Comment by tshaddox
4 years ago
I didn’t follow the original story or comments about GTA, but based on the description in this article, I wouldn’t be surprised that this sort of problem could happen to any coder of any experience level and I wouldn’t give them any grief, but I would be surprised that the problem would be live in production for a very long time without ever having been profiled. Surely seeing JSON parsing taking more than 70% of the time would have made it onto someone’s radar?
I would bet that a lot of games receive a lot less development effort after release. Most of the devs probably got moved on to something else (sequel, or maybe a completely different title).
GTA Online is a live game that pulls in over half a billion USD per year in revenue.
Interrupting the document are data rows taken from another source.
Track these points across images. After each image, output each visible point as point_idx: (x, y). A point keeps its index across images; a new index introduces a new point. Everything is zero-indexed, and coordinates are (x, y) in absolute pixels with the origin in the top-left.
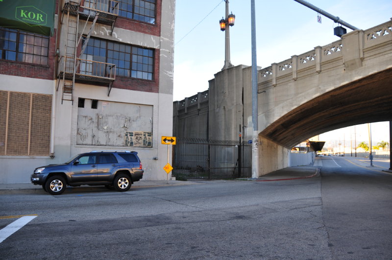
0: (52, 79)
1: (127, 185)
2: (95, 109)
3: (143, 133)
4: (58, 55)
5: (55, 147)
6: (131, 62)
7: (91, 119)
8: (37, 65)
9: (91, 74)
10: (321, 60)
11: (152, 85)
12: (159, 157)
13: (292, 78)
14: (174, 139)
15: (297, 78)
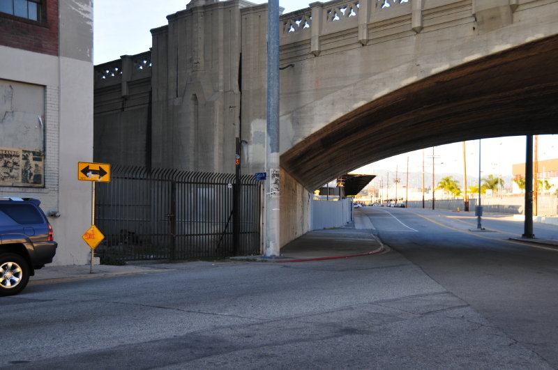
1: (17, 280)
3: (21, 153)
10: (423, 5)
12: (61, 212)
13: (355, 40)
14: (106, 168)
15: (368, 41)
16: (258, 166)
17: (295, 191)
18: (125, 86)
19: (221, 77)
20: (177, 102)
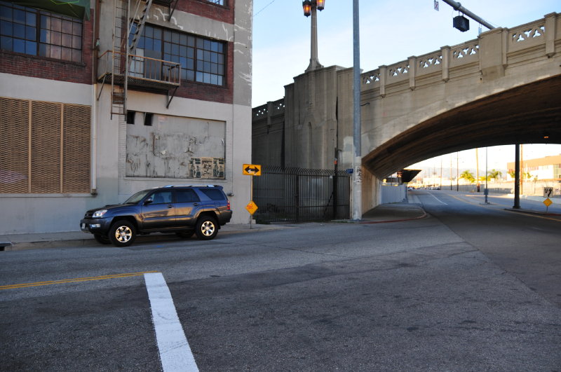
0: (90, 83)
1: (212, 231)
2: (149, 127)
3: (213, 160)
4: (97, 49)
5: (97, 179)
6: (195, 60)
7: (144, 140)
8: (69, 63)
9: (142, 76)
10: (449, 65)
11: (224, 92)
12: (234, 193)
13: (407, 87)
14: (259, 167)
15: (415, 87)
16: (348, 165)
17: (371, 180)
18: (269, 120)
19: (325, 112)
20: (299, 127)
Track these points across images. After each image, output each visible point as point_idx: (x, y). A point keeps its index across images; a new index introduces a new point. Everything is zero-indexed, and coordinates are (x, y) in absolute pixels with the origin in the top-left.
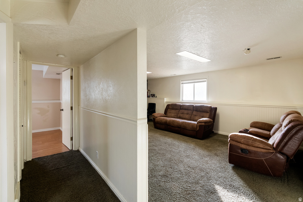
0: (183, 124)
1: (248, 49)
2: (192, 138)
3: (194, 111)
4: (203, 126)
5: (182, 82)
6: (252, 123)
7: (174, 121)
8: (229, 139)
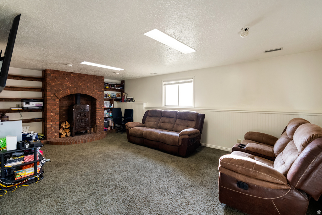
0: (162, 136)
1: (246, 30)
2: (173, 156)
3: (177, 119)
4: (187, 140)
5: (164, 83)
6: (246, 134)
7: (151, 133)
8: (220, 165)
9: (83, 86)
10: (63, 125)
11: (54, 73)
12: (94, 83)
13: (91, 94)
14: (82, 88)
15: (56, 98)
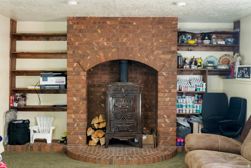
9: (130, 44)
10: (95, 122)
11: (77, 23)
12: (153, 36)
13: (145, 61)
14: (127, 49)
15: (81, 69)
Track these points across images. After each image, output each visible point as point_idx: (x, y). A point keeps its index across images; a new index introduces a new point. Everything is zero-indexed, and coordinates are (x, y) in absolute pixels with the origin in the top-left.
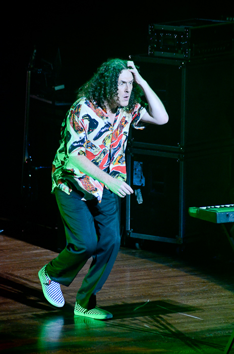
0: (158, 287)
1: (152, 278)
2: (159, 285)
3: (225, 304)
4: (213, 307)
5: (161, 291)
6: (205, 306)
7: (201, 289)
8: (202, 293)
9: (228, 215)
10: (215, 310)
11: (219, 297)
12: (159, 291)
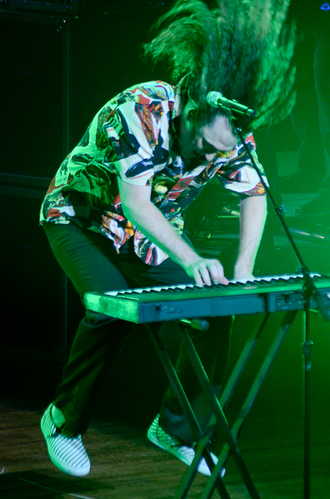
0: (22, 443)
1: (9, 428)
2: (23, 440)
3: (148, 473)
4: (125, 479)
5: (27, 450)
6: (111, 477)
7: (104, 445)
8: (105, 454)
9: (158, 309)
10: (130, 486)
11: (136, 459)
12: (23, 451)
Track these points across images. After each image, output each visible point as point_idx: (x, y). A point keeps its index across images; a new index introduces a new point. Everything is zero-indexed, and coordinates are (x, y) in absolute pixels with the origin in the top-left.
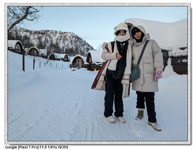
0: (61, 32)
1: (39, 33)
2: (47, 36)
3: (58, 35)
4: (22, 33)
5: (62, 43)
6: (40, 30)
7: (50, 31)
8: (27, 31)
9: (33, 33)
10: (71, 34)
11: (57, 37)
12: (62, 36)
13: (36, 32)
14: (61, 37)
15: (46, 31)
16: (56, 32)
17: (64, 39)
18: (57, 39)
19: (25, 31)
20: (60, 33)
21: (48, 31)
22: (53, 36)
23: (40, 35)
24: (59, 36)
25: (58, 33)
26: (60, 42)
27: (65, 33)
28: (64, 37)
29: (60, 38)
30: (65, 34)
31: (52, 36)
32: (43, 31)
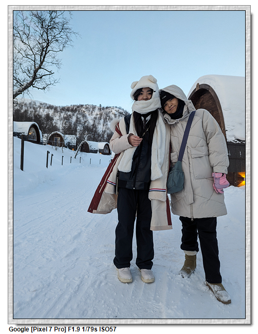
0: (101, 107)
1: (68, 109)
2: (80, 114)
3: (97, 111)
4: (43, 111)
5: (102, 125)
6: (69, 105)
7: (84, 106)
8: (50, 107)
9: (59, 110)
10: (117, 109)
11: (94, 116)
12: (103, 114)
13: (63, 109)
14: (101, 115)
15: (78, 107)
16: (94, 108)
17: (106, 119)
18: (95, 118)
19: (48, 108)
20: (100, 109)
21: (82, 106)
22: (89, 115)
23: (69, 113)
24: (98, 113)
25: (97, 108)
26: (99, 123)
27: (107, 108)
28: (106, 115)
29: (99, 116)
30: (108, 110)
31: (87, 114)
32: (74, 106)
They release new content on a regular basis. It's actively developed, they just don't care (my guess would be that defects were filed against this on a regular basis and fixing it was never prioritized)
Or get 'made redundant', burn out or move in to a different industry vowing never to do a release crunch ever again...
The problem was reported in the comp.lang.c newsgroup on Usenet in 2002. This very discussion mentions the GNU C library bug report that has been around since 2014. It was reported in RapidYAML in 2020. This problem has been noticed in production, several times over, and yet still lives to this day.
* https://news.ycombinator.com/item?id=26302915
You'd be surprised. In the companies I worked for so far, it's usually my radar that bleeped over ridiculously inefficient code that was present for years in the codebase. That is, some developers would be aware something is off with performance, but they didn't bother to do anything about it. Hell, sometimes even management would know users complain about performance, but the feedback didn't percolate down to developers.
Sure, I get priorities and "good enough". But really, about half of the order-of-magnitude wins in performance I achieved were on things you could find and fix in few hours if you bothered to look. The other half tends to be unfortunate architectural decisions that may take a few days to fix, so I get why those don't get done.
The premise of the post is wrong, from what I read here and on reddit the people were rightfully complaining about the lack of reaction of Rockstar, not the initial bug that could happen to most people.